In the Season Three finale of “The Real Housewives of Salt Lake City,” cast member Heather Gay says that The Church of Jesus Christ of Latter-day Saints is suing her over her autobiography, “Bad Mormon.”
That’s not exactly true. The church is not trying to prevent the book from reaching bookstores as scheduled on Feb. 7. It’s not suing over anything between the covers. It’s suing over what’s on the cover: The title.
And it isn’t really about the title; it’s about Gay’s attempt to trademark it.
In the Season Three reunion on “RHOSLC,” Gay expresses trepidation about how her autobiography will be received by people in Utah. It’s the story of a woman born into a devout Latter-day Saint family, who attended Brigham Young University and served a mission to France, married in the temple and raised three daughters to have the same goals. That is until her marriage ended and she found herself questioning her faith — and doing it in the most public of ways on the Bravo series.
“I’ve just been schooled to never talk about these things,” she said in Wednesday’s episode. “And if I did talk about these things, I would be condemned. I’m in litigation with the church. And if The Church of Jesus Christ of Latter-day Saints is suing me, I can only imagine the reaction that my community and friends and family are going to have when they actually read the book. Because I’m talking about the things that are unspoken.”
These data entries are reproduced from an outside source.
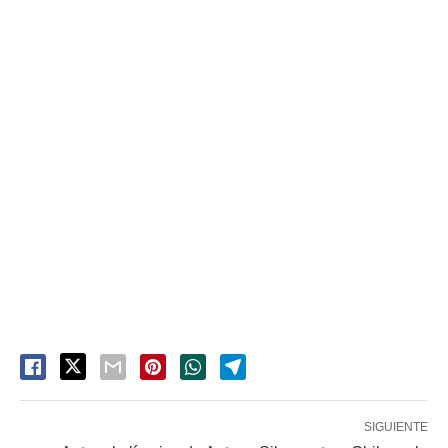
SIGUIENTE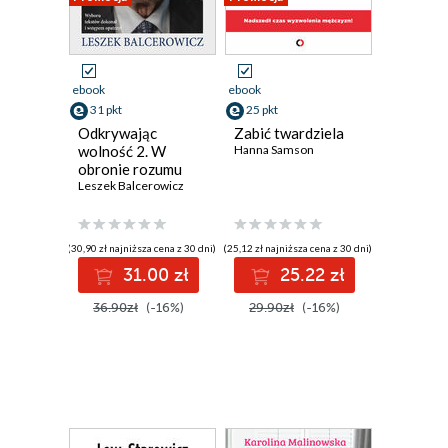
ebook
ebook
31 pkt
25 pkt
Odkrywając
Zabić twardziela
wolność 2. W
Hanna Samson
obronie rozumu
Leszek Balcerowicz
(30,90 zł najniższa cena z 30 dni)
(25,12 zł najniższa cena z 30 dni)
31.00 zł
25.22 zł
36.90zł
(-16%)
29.90zł
(-16%)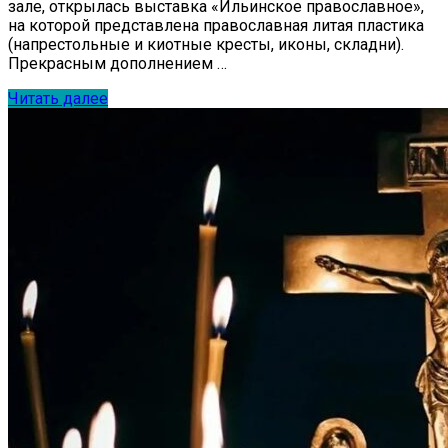
зале, открылась выставка «Ильинское православное»,
на которой представлена православная литая пластика
(напрестольные и киотные кресты, иконы, складни).
Прекрасным дополнением …
Читать далее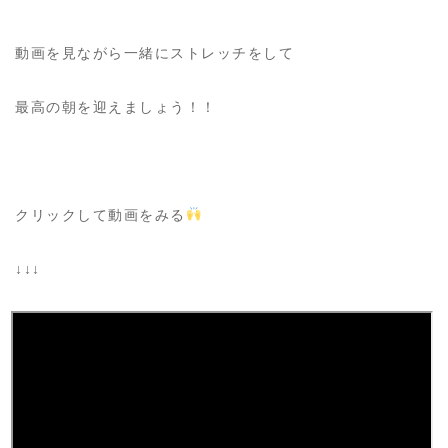
動画を見ながら一緒にストレッチをして
最高の朝を迎えましょう！！
クリックして動画をみる
↓↓↓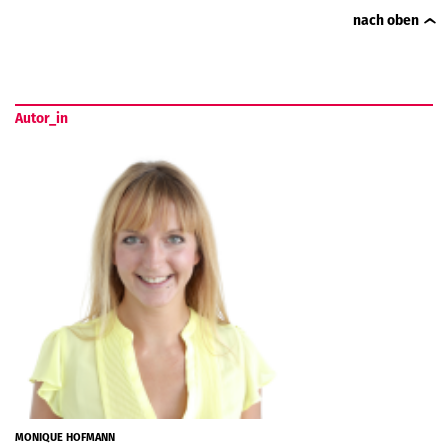
nach oben
Autor_in
MONIQUE HOFMANN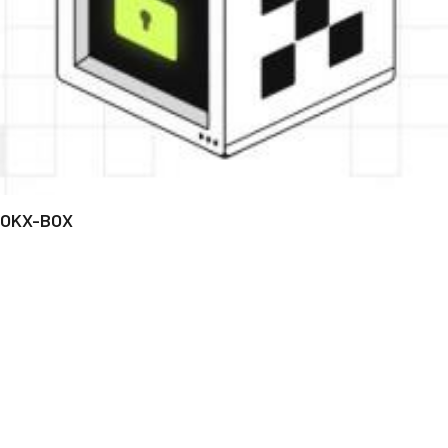
OKX-BOX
Yes, she is in litigation with the church. But she is not being sued because she’s “talking about things that are unspoken.” The church is arguing that she cannot trademark “Bad Mormon.”
(Gay has talked about the litigation being a trademark dispute in other interviews. That may have been edited out of the “RHOSLC” episode.)
Although church President Russell M. Nelson has counseled against the use of the word “Mormon” to describe Latter-day Saints — calling that “a major victory for Satan” — the church’s foundational scripture remains the Book of Mormon. And the church retains its trademarks on multiple variations of the term “Mormon.”
The church declined to comment on the ongoing dispute, but, according to Mandour & Associates Intellectual Property Law, the church’s lawyers filed an opposition to Gay’s proposed Bad Mormon trademark, arguing it “would create a likelihood of confusion, trademark dilution, falsely suggest a connection to the church, and be otherwise deceptive.”
The filing went on to allege that the “applicant’s use of the generic word ‘bad’ is deceptive in that it falsely represents ... the Church or its members are bad or otherwise behaving immorally … with an intent to advance its false suggestion of connection or by conveying stories of alleged former or existing members of the Church behaving immorally.”
Again, this isn’t going to stop the publication of the book. But it could prevent Gay from selling merchandise emblazoned with “Bad Mormon.”
On Wednesday’s reunion episode of “Real Housewives of Salt Lake City,” Gay said that the thing she’s most nervous about with the book is “my family. Coming on the show was big enough for my family.”
Because becoming a “Real Housewife” made her disillusionment with the Latter-day Saints church so public.
In her book, she writes about how she believes breaking with the church made her a better mother to her three daughters. Whereas she long raised them to get into BYU and find a husband, “The KPIs (key performance indicators) that I now follow for my daughters are them leaving the state, going to college, going to graduate school. It’s not being virginal and getting married at 19,” she said in an interview with The Tribune. “That was a paradigm shift for me, and I’m just slowly getting comfortable with it.”
She said writes that she wasn’t just faking her faith all those years.
“I was a missionary in the south of France telling people to pour their wine out, put their cigarettes away — and their lovers — because I had a new better plan,” she said. “And I believed that. I wouldn’t have been able to do that if I didn’t truly believe it.”
“Bad Mormon” recounts her journey from childhood through her teenage years and adulthood. “I was a devoutly spiritual religious woman for the majority of my entire life. and none of that leaves you overnight,” Gay told The Tribune. “But at the same time, there’s a liberation and an acknowledgement of everyone outside of our tiny, insular circle also has a relationship with God that they believe is really valid. And I can no longer just dismiss that.”
Many members of her immediate family have not gotten comfortable with her leaving her Latter-day Saint identity behind.
“The people I love — my mother, my siblings, my aunts, many of my cousins, so many people — this is what’s most sacred to them,” she said in an interview with The Tribune. “I never forget that, even though it’s no longer sacred to me. And I feel like I still have a place at the table to say, ‘I love you. … Can we not still break bread together?’ And we have not been able to.”
Heather Gay will be appearing in person to discuss her memoir, “Bad Mormon,” Saturday, Feb. 11, at Milk+, 49 E. 900 South, Salt Lake City. The event runs from 6 to 8 p.m.; doors open at 5 p.m. Tickets are $35 per person, and include an autographed hardcover copy of the book. Because Milk+ is a bar, all attendees must be 21 or older. Tickets are available at The King’s English’s website, kingsenglish.com — go to the “events” tab.